Reinforcement Learning-Guided MPC for Whole-Body Loco-Manipulation

Abstract

We introduce a scalable approach for precision- and safety-critical legged loco-manipulation. Our proposed hierarchical motion planning and control framework enables exploiting whole-body motions to reach objects in hard-to-access areas in cluttered scenes.

Combining RL for high-level planning and MPC for safe and precise low-level control we are able to leverage the best of both worlds. To overcome the burden of embedding the expensive optimization of whole-body MPC in the sample-inefficient RL training, we present an efficient training pipeline that leverages pre-training with a simplified model.

Contributions

Overall, our contributions are the following:

We present a training pipeline that leverages pre-training with a simplified model for training efficiency.
We present a new approach to perceptive learning-based control where the exteroceptive observations are obtained through ray-casting in a voxel-based map, eliminating the need for memory modules in the neural network architecture.
We demonstrated the application of our framework on a whole-body navigation task and validated our framework’s real-world applicability by successfully testing it in physical simulation.

Framework

Our proposed framework combines RL for high-level reasoning and MPC for precise and safe whole-body control to enable safe navigation in cluttered scenes.

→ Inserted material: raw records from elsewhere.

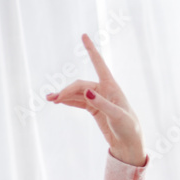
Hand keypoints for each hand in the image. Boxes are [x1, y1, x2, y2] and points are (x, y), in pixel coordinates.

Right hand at [45, 34, 145, 166]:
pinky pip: (78, 101)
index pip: (99, 64)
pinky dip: (68, 101)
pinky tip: (58, 102)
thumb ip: (102, 104)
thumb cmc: (129, 128)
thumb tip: (86, 92)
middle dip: (67, 90)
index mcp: (112, 87)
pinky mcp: (94, 109)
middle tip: (55, 99)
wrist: (129, 144)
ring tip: (51, 100)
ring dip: (64, 95)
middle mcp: (104, 90)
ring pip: (77, 93)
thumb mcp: (117, 116)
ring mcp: (98, 99)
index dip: (91, 50)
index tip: (84, 35)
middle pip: (81, 85)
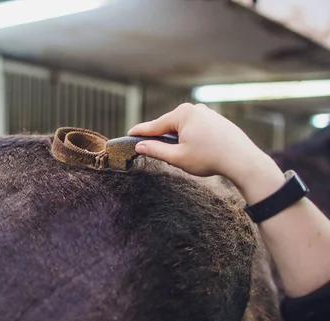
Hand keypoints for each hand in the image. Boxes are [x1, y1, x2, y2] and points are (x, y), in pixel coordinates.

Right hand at [127, 103, 278, 189]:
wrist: (242, 160)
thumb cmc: (209, 158)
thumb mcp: (177, 157)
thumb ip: (156, 150)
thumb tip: (140, 146)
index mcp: (182, 114)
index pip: (155, 125)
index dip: (141, 131)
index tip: (129, 133)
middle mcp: (195, 109)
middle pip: (169, 124)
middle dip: (160, 136)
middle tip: (147, 146)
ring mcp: (207, 113)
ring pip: (183, 126)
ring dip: (176, 138)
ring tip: (174, 152)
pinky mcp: (217, 121)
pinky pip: (196, 127)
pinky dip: (189, 137)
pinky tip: (192, 149)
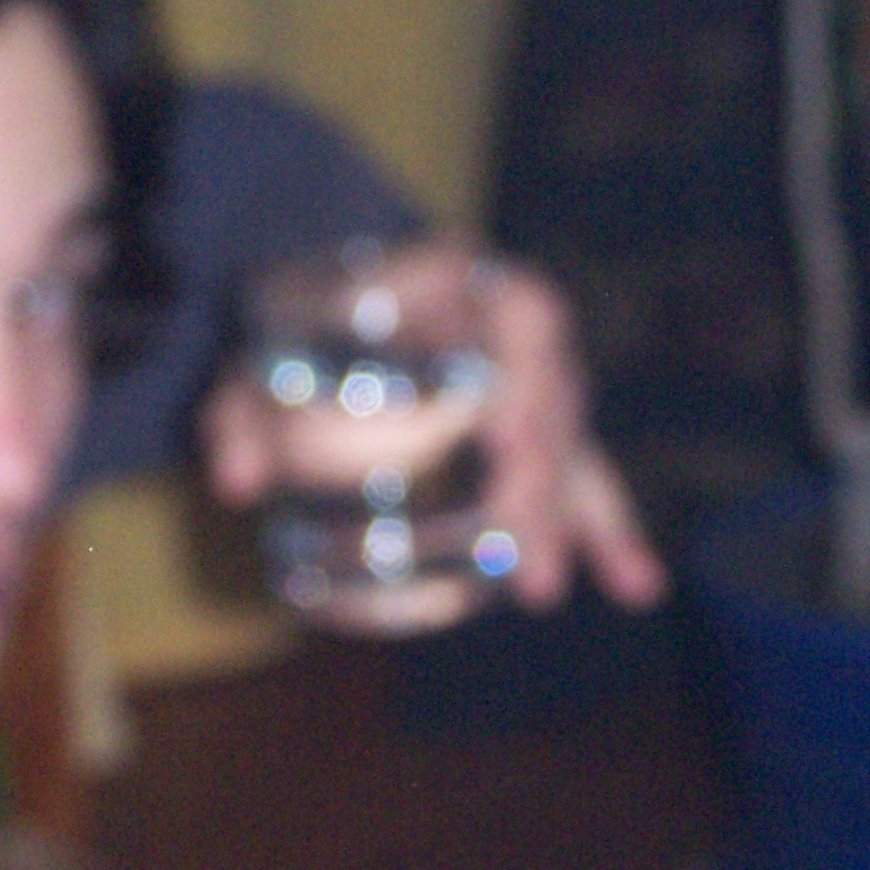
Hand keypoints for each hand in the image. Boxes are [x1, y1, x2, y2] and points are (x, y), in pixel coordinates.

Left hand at [200, 240, 665, 622]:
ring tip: (542, 590)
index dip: (527, 371)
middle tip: (519, 548)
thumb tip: (233, 482)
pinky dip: (602, 532)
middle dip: (541, 478)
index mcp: (452, 279)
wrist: (319, 313)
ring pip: (572, 443)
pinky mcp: (531, 432)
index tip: (508, 438)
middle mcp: (505, 324)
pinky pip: (580, 478)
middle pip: (553, 394)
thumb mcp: (251, 361)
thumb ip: (235, 415)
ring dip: (572, 519)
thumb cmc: (290, 332)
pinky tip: (636, 586)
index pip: (520, 308)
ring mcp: (526, 378)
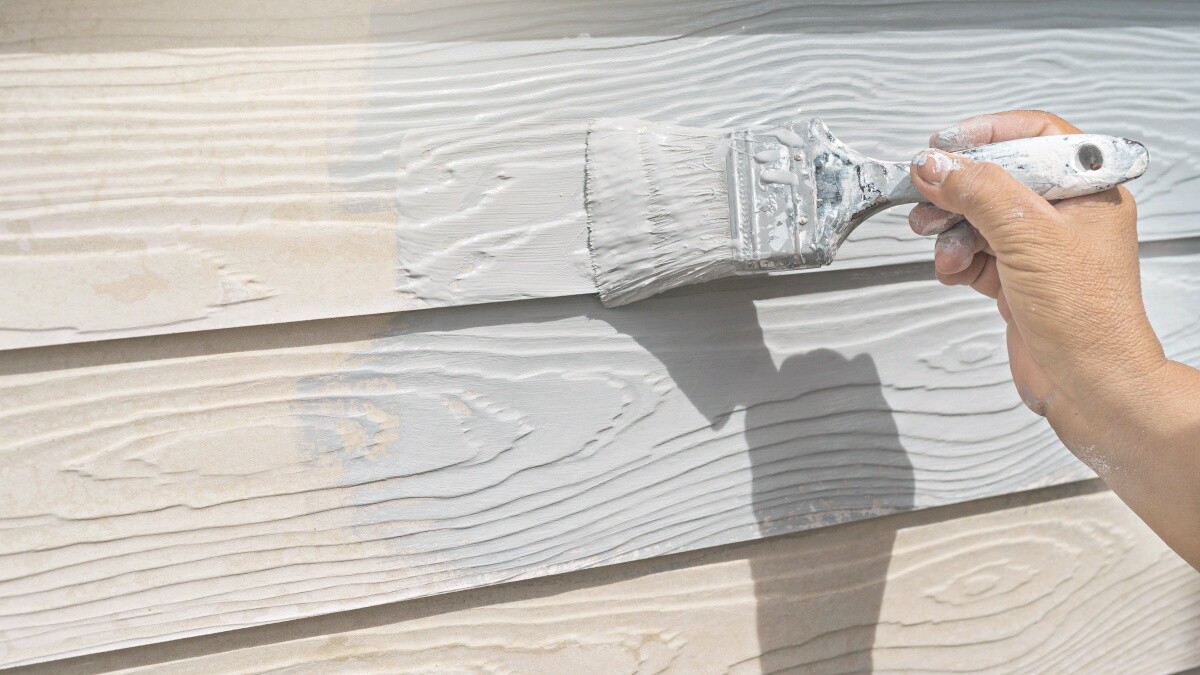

The RL+MPC hierarchy enables us to efficiently train a single policy that can navigate 100+ scene types, while the safety and optimality guarantees of optimization-based motion planning ensure safe and precise low-level control in any environment.

Training

We employ a two-stage training pipeline, that involves pre-training with a simplified model and fine-tuning with an MPC embedded in training, drastically improving training efficiency.

For the pre-training stage, we use a simplified model parametrized by base pose and end-effector position that is fast to simulate. The embodiment of this model includes a floating cuboid for the base and a sphere for the end-effector.